Definitions from Oxford Languages
It initially said scared cows. A typo but a funny one.
+1. If intentional, this was awesome.
The answer is fairly obvious – it would be Delta.
United uses SFO as its main TPAC gateway, and isn’t going to be expanding anytime soon at LAX.
Much like DL has built up in NYC (mainly at the expense of AA), they will continue to do so now at LAX.
how’s the pandemic treating ya ? splendid i’m sure.
I assumed United laid off all minimally paid so-called “influencers” who heap praise on the airline for $.02/word…maybe you are working for half price?
It appears that DL still has someone on THEIR payroll.

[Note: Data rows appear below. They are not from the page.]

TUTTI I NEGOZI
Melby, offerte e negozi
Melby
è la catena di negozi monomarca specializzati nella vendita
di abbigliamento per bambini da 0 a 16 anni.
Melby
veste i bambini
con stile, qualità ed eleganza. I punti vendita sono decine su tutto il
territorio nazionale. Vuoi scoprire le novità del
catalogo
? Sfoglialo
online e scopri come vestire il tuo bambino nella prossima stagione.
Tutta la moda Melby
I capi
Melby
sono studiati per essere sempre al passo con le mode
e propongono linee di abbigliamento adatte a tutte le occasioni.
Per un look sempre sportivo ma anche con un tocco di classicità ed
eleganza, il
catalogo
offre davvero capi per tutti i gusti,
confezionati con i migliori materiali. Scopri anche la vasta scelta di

LOL not at all…I’m a UA 1KMM…take off rose colored classes and you will see DL is just a better airline than UA.
The ONLY thing UA had going for it vs. DL was MileagePlus…and they’ve now decimated that too.

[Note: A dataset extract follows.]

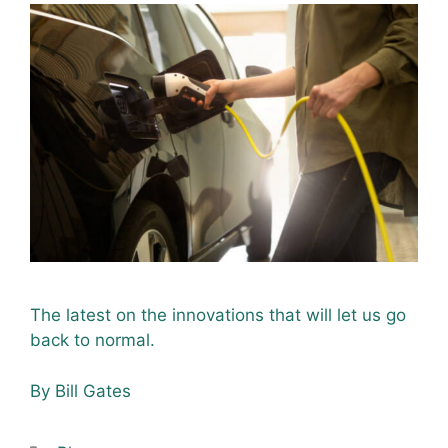
The latest on the innovations that will let us go
back to normal.
By Bill Gates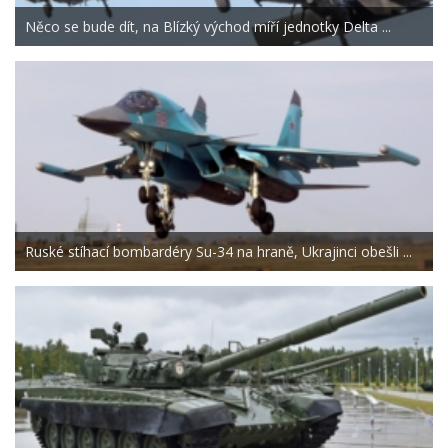
Něco se bude dít, na Blízký východ míří jednotky Delta ...
Ruské stíhací bombardéry Su-34 na hraně, Ukrajinci obešli ...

Delta might take a shot at LAX Shanghai to connect with China Eastern for O&D but the rest don’t have much appeal. The fact is LAX is poorly located for a hub. It is too far south (and east) for connecting flights. For northern hemisphere flights, the farther north you locate your hub, the less out of the way it is to connect and the cheaper the flights are to operate.
UA has in the past served a number of the routes AA is abandoning.
It could happen.
Looks like AA192 HKG-LAX will be running in Oct.

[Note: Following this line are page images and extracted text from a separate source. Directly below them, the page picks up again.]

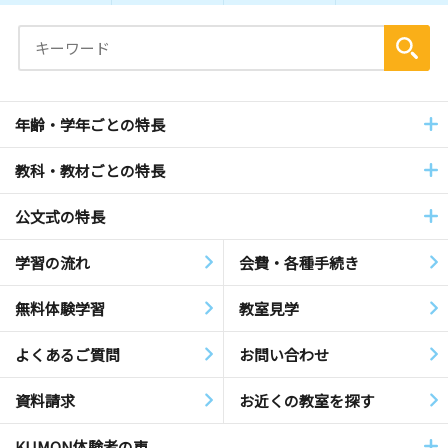
年齢・学年ごとの特長
教科・教材ごとの特長
公文式の特長
学習の流れ
会費・各種手続き
無料体験学習
教室見学
よくあるご質問
お問い合わせ
資料請求
お近くの教室を探す
KUMON体験者の声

“United CEO Scott Kirby has said “there are no scared cows” when it comes to preserving all existing United hubs.”
yea right. he would send his first-born to live in wuhan before he’ll dehub SFO. If there’s one single hub they must defend till the very end, it’ll be SFO.
Push comes to shove, EWR would be sacrificed to save SFO.
Which is thoroughly ironic that the airline of Chicago doesn’t have ORD in the Top 2 in terms of sacred crows.
Do you get to pick where the ads show up in the middle of the article? Just curious if you get to pick where the breaks appear or not?
On my phone browser, the ad appeared right after a semicolon, before the list of airline partners. Was an odd place to break the text, so I assume you don’t have control over it.
Odd. I do not get to pick and have no control. Sorry about that!
No reason to apologize and hope my comment wasn’t rude. Didn’t mean it to be.
@mike murphy- I believe AA said the changes to the international schedule will be reflected on July 5, so LAX-HKG should be gone from SABRE and online booking tools.
LAX is simply too expensive. AA needs to invest more at ONT.
ONT has plenty of capacity but little demand. The lack of partner international traffic may be part of that. Too bad there isn’t high speed service from DTLA to ONT via the yellow line.
If it weren’t for COVID, I think Delta would pounce to lose some Seattle service and beef up LAX. Maybe years after the pandemic they will
If Delta were brave, maybe they could try to relaunch HKG service from LAX or launch SIN service. It remains a big gap in their offering. Sure, you fly Korean, but a Delta metal option would be great
Also with the question surrounding Virgin Australia aka them flying long haul. Delta most likely will be in a position of having to improve there LAX presence just to keep the number constant. So it isn’t too far of a stretch for to expand to some more TPAC routes.
Delta. United busy with other fishes.
My prediction is that the AA-AS partnership will force DL to retreat at SEA, and they need a West Coast hub, so they will build up LAX. UA already has a dominant West Coast hub at SFO, and has previously built up LAX with significant international operation only to downsize it, so they’re likely not going to repeat this again.
I don’t think they’d abandon Seattle. They’ve invested too much and have been aggressive in responding to AA-AS. Doing the same in Boston, in response to the NEA. Adding a lot of destinations and using new aircraft on key routes.
LAX has always presented so many challenges in creating a hub.